Über die Jahre sind seine therapeutischen Eigenschaften jedoch weitgehend auf der Strecke geblieben und er hat als quietschgrüner Aromastoff aus dem Chemiebaukasten unsere Nahrungskette geentert: Vom Wackelpudding über Limonade bis zur Berliner Weisse mit Schuss – Waldmeister ist hip! Und der Kölner, so scheint es, ist ihm besonders wohl gesonnen, wenn ich die Menge an Flimms (der kleinen grünen Pinnchen) beobachte, die in der Kneipe über die Theke gehen.

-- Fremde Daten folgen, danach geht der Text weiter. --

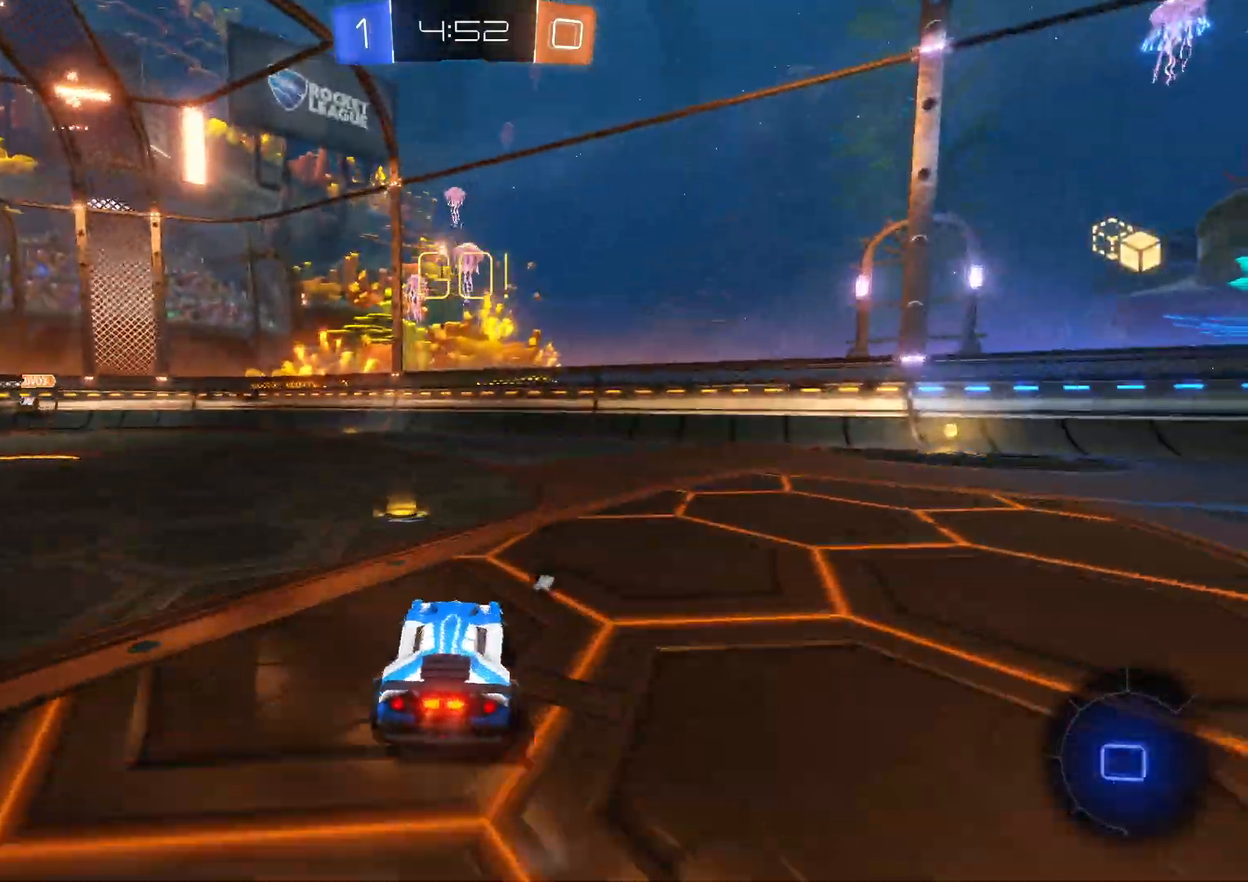
{"buttons": ["CROSS", "R2"], "left_stick": "right", "events": [[417, "CROSS", "down"]]}
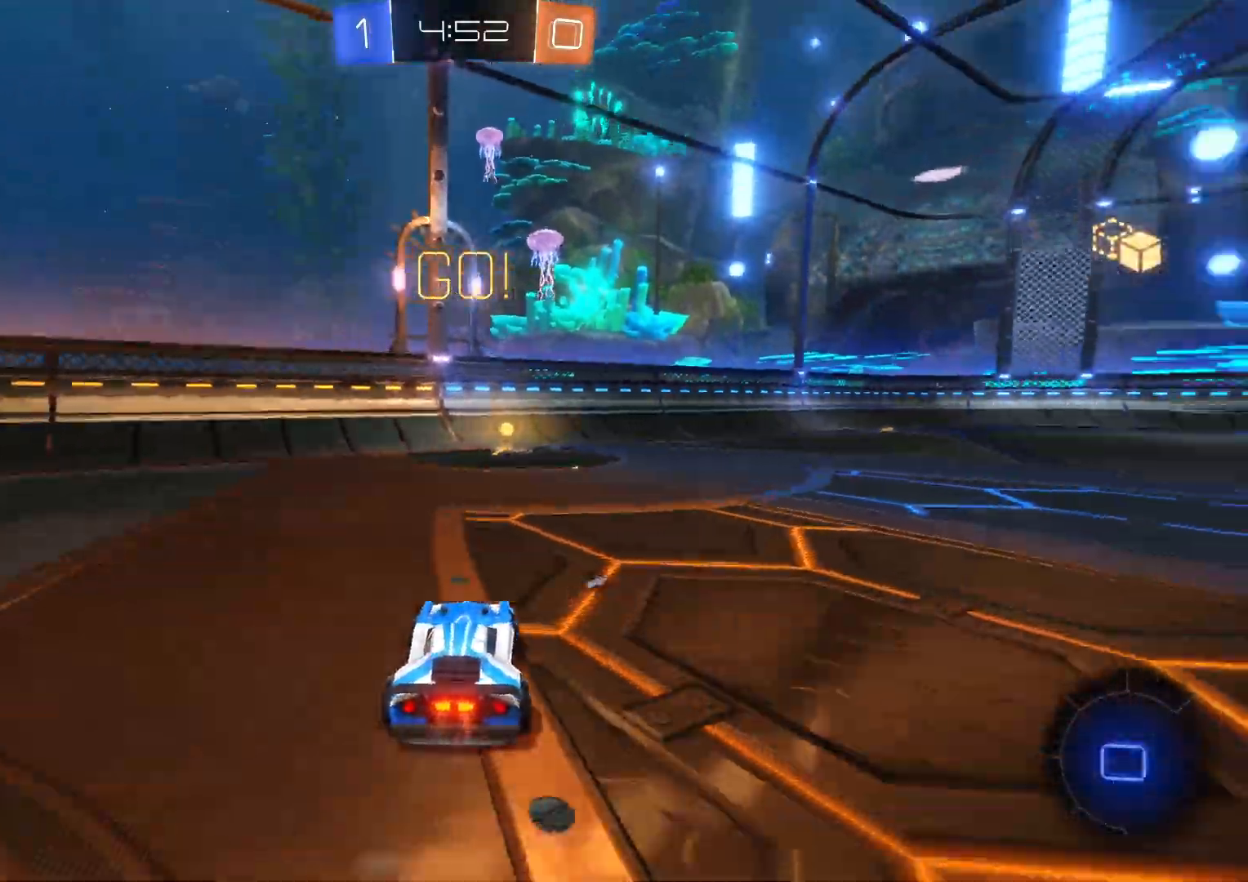
{"buttons": ["R2"], "left_stick": "down-left", "events": [[117, "SQUARE", "down"], [167, "L1", "down"], [183, "left_stick", "up"], [217, "SQUARE", "up"], [333, "SQUARE", "down"], [367, "left_stick", "center"], [417, "L1", "up"], [417, "left_stick", "down"], [433, "CROSS", "up"], [433, "SQUARE", "up"], [500, "left_stick", "down-left"]]}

Cumarin sorgt für ordentlichen Rausch

Auch im Getränkemarkt stehen reihenweise grüne Limoflaschen lokaler Hersteller. Der echte Waldmeister wird dafür jedoch nicht verarbeitet. Grund dafür ist das Cumarin: Überschreite ich die Dosis von 0,1mg/kg Körpergewicht, verschwimmt die Grenze von der Heilkraft zur leichten Vergiftung, ergo einem ordentlichen Rausch, deswegen die künstlichen Aroma- und Farbstoffe. Schade drum, denn ein Waldmeister-Rausch ist eine feine Sache, vorausgesetzt man möchte sich fühlen wie der Hauptdarsteller in einem Gemälde des niederländischen Meisters Hieronymus Bosch.

waldmeister mit blüten zu alt

Wenn Waldmeister blüht, ist er schon zu alt zur Verarbeitung in Bowle und Co.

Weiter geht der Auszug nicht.